Data excerpts
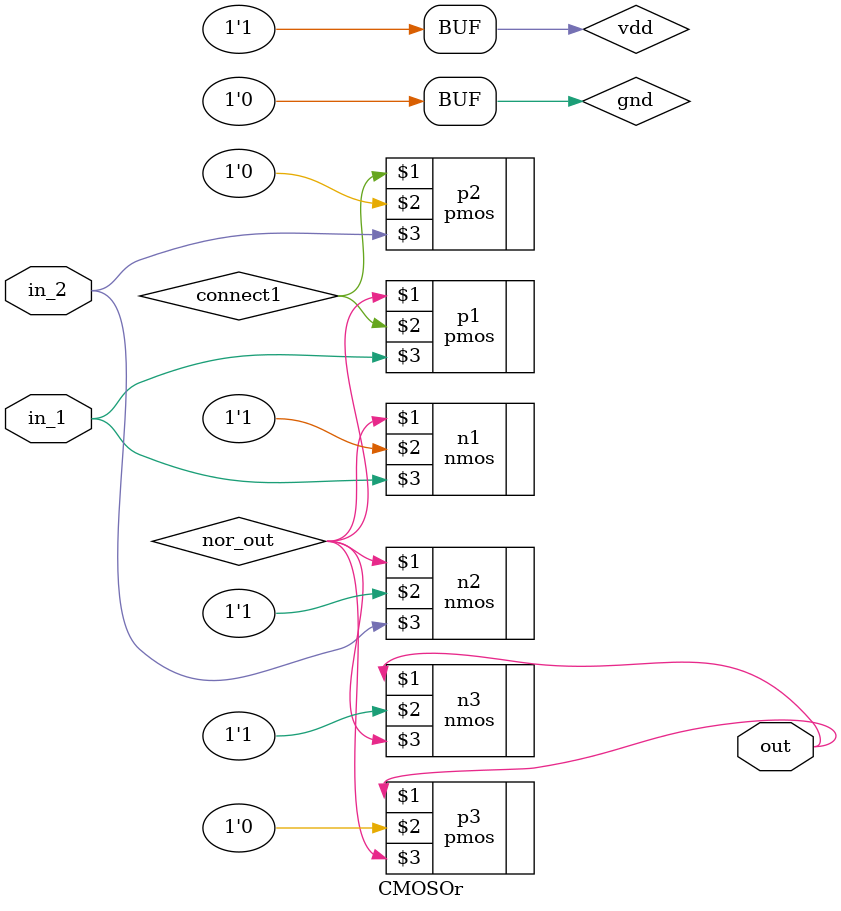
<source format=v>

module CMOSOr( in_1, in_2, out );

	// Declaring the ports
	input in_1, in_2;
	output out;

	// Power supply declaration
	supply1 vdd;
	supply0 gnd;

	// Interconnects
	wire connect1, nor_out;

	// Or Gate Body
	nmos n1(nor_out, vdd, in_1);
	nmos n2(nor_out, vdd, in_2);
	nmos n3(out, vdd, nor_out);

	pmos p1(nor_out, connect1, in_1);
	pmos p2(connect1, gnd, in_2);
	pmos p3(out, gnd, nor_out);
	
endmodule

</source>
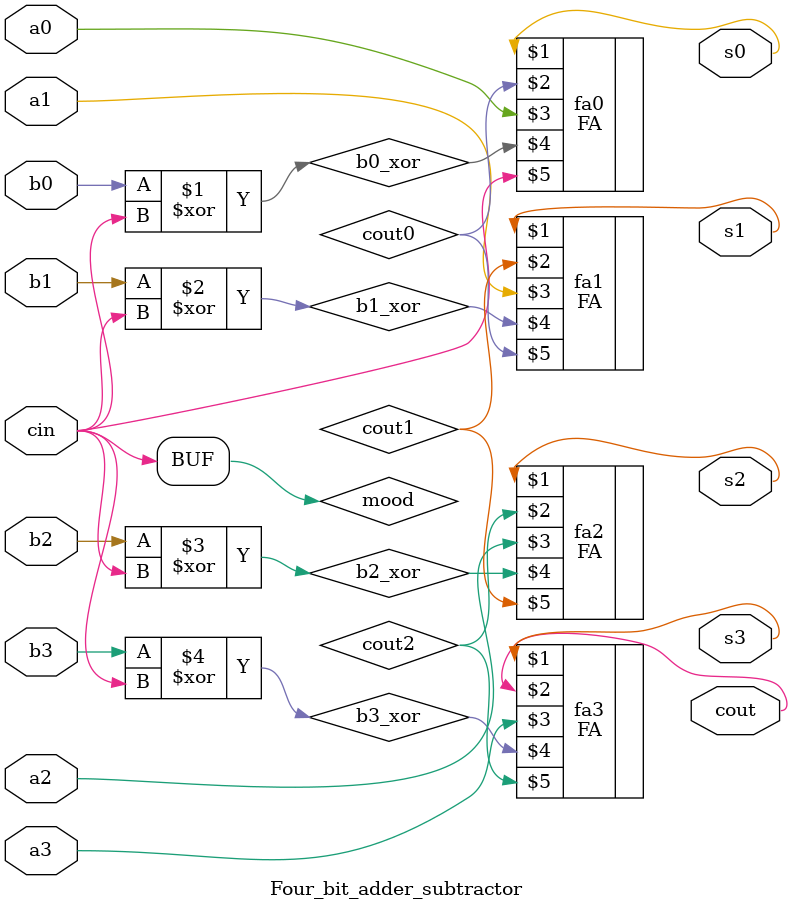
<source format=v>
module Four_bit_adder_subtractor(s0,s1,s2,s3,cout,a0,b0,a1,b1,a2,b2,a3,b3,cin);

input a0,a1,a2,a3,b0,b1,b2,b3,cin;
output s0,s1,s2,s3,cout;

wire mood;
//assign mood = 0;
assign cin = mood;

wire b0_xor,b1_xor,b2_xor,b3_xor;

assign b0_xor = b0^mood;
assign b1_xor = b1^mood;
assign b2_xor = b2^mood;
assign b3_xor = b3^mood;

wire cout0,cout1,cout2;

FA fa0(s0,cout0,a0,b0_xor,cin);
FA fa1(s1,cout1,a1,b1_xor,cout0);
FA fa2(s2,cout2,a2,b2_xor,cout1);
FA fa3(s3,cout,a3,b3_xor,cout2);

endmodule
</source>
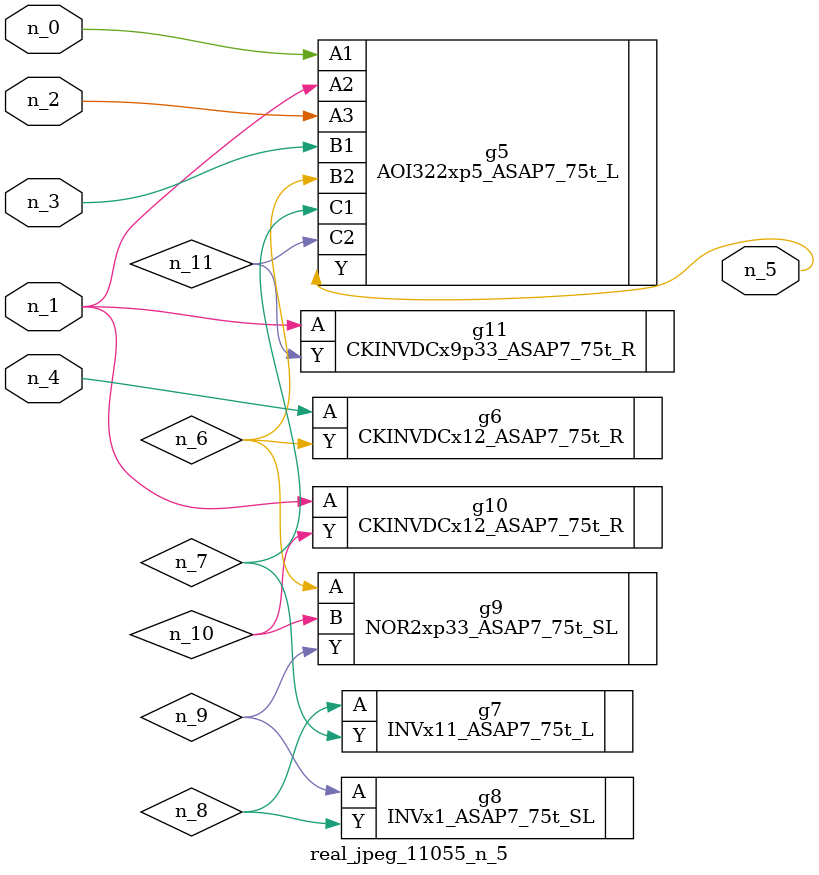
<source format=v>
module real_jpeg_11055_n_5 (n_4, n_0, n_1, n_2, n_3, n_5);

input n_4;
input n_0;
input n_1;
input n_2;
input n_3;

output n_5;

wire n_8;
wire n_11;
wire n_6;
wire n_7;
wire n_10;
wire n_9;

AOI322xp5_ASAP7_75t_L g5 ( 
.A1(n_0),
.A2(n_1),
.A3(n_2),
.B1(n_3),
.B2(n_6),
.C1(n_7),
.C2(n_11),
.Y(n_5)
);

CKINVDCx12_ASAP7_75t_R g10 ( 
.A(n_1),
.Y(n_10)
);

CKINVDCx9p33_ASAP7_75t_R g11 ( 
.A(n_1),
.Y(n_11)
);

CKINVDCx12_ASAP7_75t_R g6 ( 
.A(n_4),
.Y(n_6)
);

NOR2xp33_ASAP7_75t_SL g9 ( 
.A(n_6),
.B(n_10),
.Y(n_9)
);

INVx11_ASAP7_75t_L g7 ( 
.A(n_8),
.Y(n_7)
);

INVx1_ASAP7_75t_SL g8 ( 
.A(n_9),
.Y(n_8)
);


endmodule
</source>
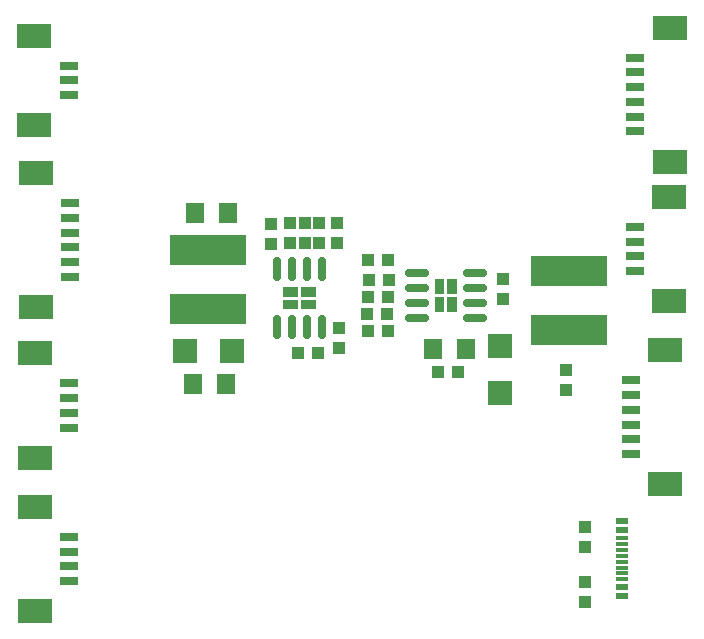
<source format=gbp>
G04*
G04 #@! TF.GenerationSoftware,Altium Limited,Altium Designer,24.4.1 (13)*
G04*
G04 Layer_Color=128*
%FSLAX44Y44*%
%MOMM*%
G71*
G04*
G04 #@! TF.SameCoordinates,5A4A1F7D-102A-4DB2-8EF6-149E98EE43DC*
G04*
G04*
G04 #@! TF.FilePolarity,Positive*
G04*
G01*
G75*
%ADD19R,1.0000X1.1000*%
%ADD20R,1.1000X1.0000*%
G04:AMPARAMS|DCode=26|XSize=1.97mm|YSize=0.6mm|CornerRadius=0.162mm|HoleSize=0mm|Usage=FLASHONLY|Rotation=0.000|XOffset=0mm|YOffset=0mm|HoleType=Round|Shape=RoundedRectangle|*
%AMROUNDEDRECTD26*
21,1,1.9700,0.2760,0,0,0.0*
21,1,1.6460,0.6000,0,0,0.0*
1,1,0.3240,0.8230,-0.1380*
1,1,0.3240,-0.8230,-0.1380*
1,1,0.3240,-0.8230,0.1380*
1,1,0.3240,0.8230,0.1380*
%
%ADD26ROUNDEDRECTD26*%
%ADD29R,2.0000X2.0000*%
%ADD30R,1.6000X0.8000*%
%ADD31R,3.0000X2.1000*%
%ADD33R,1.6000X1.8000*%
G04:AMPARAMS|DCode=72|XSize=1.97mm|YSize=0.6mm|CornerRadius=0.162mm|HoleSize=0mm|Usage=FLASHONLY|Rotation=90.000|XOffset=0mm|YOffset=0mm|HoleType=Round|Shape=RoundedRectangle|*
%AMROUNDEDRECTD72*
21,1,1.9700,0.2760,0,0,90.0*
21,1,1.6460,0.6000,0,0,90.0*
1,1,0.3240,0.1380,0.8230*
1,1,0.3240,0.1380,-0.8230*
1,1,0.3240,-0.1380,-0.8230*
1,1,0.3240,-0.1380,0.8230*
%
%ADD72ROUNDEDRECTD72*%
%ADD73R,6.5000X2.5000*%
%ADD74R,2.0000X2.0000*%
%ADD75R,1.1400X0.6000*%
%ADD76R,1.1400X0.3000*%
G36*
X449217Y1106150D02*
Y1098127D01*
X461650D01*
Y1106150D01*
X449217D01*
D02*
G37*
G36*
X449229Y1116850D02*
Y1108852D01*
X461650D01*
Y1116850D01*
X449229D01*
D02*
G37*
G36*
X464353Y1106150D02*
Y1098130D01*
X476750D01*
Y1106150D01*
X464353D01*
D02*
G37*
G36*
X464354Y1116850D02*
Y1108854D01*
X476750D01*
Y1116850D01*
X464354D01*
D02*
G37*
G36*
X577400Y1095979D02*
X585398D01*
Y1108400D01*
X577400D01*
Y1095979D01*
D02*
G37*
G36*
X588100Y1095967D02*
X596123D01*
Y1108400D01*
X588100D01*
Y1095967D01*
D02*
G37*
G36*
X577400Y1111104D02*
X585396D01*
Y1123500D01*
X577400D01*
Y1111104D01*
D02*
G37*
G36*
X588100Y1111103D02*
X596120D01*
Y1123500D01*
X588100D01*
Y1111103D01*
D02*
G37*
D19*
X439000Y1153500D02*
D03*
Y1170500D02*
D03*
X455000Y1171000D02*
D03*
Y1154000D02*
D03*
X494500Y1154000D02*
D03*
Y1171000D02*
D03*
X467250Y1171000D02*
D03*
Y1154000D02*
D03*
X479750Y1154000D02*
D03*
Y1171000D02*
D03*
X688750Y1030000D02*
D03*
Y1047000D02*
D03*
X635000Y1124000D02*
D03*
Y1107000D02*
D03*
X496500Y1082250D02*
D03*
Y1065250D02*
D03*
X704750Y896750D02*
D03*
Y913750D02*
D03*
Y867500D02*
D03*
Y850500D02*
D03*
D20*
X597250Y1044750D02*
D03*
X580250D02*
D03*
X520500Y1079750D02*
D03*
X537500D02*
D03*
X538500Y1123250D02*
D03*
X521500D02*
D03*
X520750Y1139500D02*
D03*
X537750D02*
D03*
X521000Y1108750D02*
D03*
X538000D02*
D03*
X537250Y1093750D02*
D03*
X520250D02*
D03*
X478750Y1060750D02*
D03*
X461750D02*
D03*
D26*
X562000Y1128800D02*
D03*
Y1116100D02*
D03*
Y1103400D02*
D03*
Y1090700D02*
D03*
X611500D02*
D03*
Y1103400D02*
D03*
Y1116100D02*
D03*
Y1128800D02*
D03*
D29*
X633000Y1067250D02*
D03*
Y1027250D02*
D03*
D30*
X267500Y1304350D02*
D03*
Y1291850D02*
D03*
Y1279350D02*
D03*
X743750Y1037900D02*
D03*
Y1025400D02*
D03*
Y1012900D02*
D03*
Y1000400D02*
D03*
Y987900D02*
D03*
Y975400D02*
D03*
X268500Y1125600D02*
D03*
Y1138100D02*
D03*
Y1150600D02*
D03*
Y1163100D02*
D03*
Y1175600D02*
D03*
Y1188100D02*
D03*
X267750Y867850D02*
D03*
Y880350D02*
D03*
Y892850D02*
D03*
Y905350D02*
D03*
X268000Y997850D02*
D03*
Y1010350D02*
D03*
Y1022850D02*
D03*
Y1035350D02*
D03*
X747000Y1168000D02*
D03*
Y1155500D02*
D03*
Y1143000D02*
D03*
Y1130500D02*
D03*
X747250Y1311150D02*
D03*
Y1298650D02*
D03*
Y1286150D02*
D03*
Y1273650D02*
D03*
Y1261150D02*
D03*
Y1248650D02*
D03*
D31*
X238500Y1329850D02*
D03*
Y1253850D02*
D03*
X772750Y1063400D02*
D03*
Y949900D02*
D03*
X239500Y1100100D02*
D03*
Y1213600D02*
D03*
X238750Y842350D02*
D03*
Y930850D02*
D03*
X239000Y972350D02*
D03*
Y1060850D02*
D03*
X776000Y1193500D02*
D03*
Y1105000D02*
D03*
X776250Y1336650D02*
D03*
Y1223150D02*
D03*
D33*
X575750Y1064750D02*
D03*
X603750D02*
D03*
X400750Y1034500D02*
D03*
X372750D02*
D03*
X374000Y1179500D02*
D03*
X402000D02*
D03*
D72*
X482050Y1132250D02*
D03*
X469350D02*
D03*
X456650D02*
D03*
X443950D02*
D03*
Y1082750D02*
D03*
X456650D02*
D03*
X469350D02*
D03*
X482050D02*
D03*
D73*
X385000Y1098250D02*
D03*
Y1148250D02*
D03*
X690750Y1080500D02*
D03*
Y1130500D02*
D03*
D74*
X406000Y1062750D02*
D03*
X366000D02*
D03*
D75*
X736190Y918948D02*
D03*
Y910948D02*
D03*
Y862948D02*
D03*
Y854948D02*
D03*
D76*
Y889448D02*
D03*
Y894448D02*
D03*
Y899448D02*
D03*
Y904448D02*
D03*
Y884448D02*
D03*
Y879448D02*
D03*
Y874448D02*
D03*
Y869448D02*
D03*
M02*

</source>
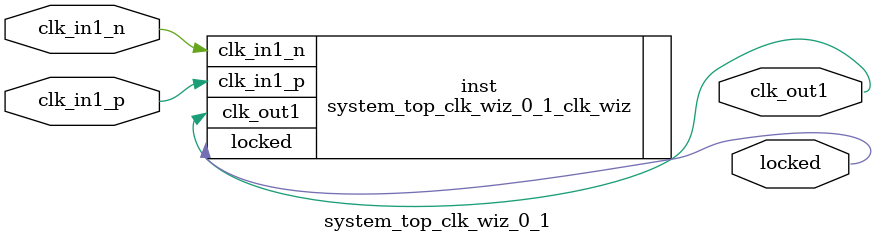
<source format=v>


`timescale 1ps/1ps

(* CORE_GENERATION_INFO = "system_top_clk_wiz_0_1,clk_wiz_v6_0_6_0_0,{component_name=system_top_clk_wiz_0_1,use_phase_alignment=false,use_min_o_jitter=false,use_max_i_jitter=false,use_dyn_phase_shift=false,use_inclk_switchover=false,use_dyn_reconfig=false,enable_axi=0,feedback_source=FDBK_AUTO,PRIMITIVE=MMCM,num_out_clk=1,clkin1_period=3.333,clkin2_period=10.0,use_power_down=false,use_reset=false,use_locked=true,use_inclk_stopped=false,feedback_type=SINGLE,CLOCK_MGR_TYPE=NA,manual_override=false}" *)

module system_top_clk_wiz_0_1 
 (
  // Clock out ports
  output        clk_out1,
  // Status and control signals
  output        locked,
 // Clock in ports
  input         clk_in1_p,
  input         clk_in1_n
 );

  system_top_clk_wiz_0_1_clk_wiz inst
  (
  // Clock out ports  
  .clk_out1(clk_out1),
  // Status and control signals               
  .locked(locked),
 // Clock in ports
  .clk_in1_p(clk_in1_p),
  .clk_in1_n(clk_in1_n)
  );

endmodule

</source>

▸ Task prompt: Your answer must be a single number: the count of lines in the records that include "YSize".

▸ Answer area: 2